Aujourd'hui encore, 30 médecins et infirmiers du Bangladesh s'y activent aux côtés d'une dizaine de collègues américains. L'endroit est couvert de sacs de couchage sur lesquels le personnel se repose quand il n'est pas en train de s'occuper des dizaines de patients qui s'entassent dans les lieux.

 

«Le local était là et, de toute façon, il n'était pas question de faire de la politique», dit-il.

 

Quand on lui suggère qu'il est peut-être justement en train de faire de la politique, il plante son regard dans celui de son interlocuteur : «Je ne suis pas un imbécile. Nous sommes conscients qu'il y a un gain politique.
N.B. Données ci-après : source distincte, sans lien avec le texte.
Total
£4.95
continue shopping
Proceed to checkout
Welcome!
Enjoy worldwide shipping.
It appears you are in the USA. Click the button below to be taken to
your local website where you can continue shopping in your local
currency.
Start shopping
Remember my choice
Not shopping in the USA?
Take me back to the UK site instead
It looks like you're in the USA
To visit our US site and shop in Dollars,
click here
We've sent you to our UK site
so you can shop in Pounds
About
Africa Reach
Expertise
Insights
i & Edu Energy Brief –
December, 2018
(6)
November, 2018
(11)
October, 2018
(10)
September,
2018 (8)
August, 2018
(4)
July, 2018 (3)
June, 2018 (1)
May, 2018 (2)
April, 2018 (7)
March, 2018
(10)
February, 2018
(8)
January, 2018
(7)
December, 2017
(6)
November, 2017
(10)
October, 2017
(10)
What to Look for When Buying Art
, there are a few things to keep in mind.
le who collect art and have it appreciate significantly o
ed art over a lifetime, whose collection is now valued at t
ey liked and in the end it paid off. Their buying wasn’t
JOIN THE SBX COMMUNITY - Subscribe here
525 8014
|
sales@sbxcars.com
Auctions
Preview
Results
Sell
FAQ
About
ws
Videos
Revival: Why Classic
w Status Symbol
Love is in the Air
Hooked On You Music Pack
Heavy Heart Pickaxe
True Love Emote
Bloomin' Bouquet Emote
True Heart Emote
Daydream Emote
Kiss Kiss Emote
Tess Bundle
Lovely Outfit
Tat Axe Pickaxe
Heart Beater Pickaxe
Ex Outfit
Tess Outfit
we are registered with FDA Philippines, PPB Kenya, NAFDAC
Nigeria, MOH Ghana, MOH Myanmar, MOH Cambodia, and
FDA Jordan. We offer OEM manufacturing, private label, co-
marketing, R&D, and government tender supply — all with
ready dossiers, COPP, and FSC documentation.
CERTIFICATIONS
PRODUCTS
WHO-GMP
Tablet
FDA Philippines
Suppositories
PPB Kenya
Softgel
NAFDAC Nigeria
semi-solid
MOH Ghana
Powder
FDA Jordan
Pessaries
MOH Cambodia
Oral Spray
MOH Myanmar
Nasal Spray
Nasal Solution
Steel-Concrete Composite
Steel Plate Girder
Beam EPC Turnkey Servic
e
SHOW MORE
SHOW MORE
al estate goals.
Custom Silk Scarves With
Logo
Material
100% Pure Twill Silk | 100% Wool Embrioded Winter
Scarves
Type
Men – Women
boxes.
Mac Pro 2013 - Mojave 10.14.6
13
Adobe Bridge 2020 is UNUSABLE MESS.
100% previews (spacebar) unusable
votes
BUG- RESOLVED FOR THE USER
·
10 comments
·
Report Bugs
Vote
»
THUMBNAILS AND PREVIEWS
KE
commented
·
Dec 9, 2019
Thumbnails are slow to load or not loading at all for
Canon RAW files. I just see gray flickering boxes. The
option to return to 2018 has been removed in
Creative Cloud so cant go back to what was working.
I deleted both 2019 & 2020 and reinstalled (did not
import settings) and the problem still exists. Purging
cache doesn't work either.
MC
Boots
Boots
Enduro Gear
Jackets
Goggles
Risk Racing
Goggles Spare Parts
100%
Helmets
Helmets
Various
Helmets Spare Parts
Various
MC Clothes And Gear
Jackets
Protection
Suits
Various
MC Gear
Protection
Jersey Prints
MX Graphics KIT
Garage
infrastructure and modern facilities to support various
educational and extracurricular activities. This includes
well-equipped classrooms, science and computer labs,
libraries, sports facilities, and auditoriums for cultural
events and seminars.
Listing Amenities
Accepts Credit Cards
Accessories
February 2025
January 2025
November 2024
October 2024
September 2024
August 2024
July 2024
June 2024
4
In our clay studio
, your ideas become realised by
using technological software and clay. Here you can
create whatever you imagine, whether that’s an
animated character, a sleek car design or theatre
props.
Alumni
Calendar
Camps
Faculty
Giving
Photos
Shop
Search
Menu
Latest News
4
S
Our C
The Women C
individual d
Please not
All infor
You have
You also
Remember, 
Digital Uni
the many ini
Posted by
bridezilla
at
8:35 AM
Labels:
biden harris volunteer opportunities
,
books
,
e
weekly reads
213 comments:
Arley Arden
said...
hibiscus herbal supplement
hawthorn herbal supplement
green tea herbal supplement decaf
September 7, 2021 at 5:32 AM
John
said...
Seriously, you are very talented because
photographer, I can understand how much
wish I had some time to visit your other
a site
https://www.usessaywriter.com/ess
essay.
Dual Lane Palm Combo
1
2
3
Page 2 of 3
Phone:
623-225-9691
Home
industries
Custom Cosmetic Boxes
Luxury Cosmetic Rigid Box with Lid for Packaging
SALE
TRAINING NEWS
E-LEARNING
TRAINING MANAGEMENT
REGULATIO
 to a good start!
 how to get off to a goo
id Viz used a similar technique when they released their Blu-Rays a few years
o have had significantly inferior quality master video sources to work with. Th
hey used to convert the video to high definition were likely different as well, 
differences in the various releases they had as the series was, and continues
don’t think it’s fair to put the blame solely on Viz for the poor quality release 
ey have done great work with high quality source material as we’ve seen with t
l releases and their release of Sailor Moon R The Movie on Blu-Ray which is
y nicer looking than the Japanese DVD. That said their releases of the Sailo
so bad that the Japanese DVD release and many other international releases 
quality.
Mais dans tout ça, je ne fais pas de réclame pour le parti. Personne ne travaille en maillot du parti, avec des camions aux couleurs du parti. Nous sommes en train d'aider. Et si tout ce qu'on fait de bien est un gain, tant mieux.»

 

Ses ambitions, d'ailleurs, sont claires. Charles-Henri Baker a demandé au gouvernement de nommer immédiatement un nouveau premier ministre pour gérer la reconstruction d'Haïti. Et il est évidemment prêt à combler le poste si on l'invite à le faire.

 

«Il faut former un gouvernement de crise avant qu'il y ait une explosion. Si les pluies commencent à tomber, nous n'en avons pas pour deux semaines. Les gens vont monter prendre le président», prédit-il.

 

Controversé, M. Baker? Certainement. Il s'était d'ailleurs attiré des critiques l'an dernier quand il s'était opposé à la hausse du salaire minimum, arguant qu'elle pourrait entraîner des pertes d'emploi dans le domaine de la sous-traitance.

 

On pourrait reprocher bien des choses à cet homme qui déplace beaucoup d'air. Mais ceux qui voudraient l'accuser de s'être tourné les pouces depuis le tremblement de terre auront bien du mal à faire valoir leur point de vue.